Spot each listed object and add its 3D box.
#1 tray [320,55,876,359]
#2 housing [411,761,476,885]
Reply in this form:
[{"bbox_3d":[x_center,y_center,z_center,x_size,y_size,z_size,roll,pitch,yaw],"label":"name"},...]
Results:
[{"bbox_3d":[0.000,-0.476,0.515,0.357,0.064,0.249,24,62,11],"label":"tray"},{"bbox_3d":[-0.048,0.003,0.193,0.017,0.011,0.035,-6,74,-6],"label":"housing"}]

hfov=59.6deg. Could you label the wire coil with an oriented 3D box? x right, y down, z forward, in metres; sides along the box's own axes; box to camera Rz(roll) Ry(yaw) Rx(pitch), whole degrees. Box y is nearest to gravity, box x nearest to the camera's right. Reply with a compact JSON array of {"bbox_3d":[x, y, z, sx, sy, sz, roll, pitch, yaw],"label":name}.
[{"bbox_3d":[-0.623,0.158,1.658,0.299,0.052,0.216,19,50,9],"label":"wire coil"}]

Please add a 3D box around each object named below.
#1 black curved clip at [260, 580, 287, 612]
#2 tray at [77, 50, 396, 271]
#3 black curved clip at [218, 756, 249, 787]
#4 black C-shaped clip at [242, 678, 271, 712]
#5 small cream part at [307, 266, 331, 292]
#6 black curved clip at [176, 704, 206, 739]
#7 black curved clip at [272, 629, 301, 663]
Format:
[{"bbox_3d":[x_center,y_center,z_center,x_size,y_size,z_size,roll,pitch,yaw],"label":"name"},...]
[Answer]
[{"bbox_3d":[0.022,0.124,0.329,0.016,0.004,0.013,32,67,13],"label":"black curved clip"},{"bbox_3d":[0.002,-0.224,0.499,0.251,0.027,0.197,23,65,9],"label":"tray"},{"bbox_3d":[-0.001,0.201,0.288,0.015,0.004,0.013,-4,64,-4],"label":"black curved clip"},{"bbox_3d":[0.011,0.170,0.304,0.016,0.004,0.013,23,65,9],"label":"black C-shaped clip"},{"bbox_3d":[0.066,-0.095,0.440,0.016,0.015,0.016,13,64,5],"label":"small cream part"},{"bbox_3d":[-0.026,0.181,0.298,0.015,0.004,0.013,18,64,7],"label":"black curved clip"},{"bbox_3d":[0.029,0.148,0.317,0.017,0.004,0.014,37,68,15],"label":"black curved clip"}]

---------------

WORK REQUEST
The full listing must come back exactly as given.

RESPONSE TO THIS EXERCISE
Spot each listed object and add its 3D box.
#1 tray [320,55,876,359]
#2 housing [411,761,476,885]
Reply in this form:
[{"bbox_3d":[x_center,y_center,z_center,x_size,y_size,z_size,roll,pitch,yaw],"label":"name"},...]
Results:
[{"bbox_3d":[0.000,-0.476,0.515,0.357,0.064,0.249,24,62,11],"label":"tray"},{"bbox_3d":[-0.048,0.003,0.193,0.017,0.011,0.035,-6,74,-6],"label":"housing"}]

hfov=59.6deg. Could you label the wire coil with an oriented 3D box? x right, y down, z forward, in metres; sides along the box's own axes; box to camera Rz(roll) Ry(yaw) Rx(pitch), whole degrees. Box y is nearest to gravity, box x nearest to the camera's right. Reply with a compact JSON array of {"bbox_3d":[x, y, z, sx, sy, sz, roll, pitch, yaw],"label":name}.
[{"bbox_3d":[-0.623,0.158,1.658,0.299,0.052,0.216,19,50,9],"label":"wire coil"}]

Please add a 3D box around each object named below.
#1 black curved clip at [260, 580, 287, 612]
#2 tray at [77, 50, 396, 271]
#3 black curved clip at [218, 756, 249, 787]
#4 black C-shaped clip at [242, 678, 271, 712]
#5 small cream part at [307, 266, 331, 292]
#6 black curved clip at [176, 704, 206, 739]
#7 black curved clip at [272, 629, 301, 663]
Format:
[{"bbox_3d":[x_center,y_center,z_center,x_size,y_size,z_size,roll,pitch,yaw],"label":"name"},...]
[Answer]
[{"bbox_3d":[0.022,0.124,0.329,0.016,0.004,0.013,32,67,13],"label":"black curved clip"},{"bbox_3d":[0.002,-0.224,0.499,0.251,0.027,0.197,23,65,9],"label":"tray"},{"bbox_3d":[-0.001,0.201,0.288,0.015,0.004,0.013,-4,64,-4],"label":"black curved clip"},{"bbox_3d":[0.011,0.170,0.304,0.016,0.004,0.013,23,65,9],"label":"black C-shaped clip"},{"bbox_3d":[0.066,-0.095,0.440,0.016,0.015,0.016,13,64,5],"label":"small cream part"},{"bbox_3d":[-0.026,0.181,0.298,0.015,0.004,0.013,18,64,7],"label":"black curved clip"},{"bbox_3d":[0.029,0.148,0.317,0.017,0.004,0.014,37,68,15],"label":"black curved clip"}]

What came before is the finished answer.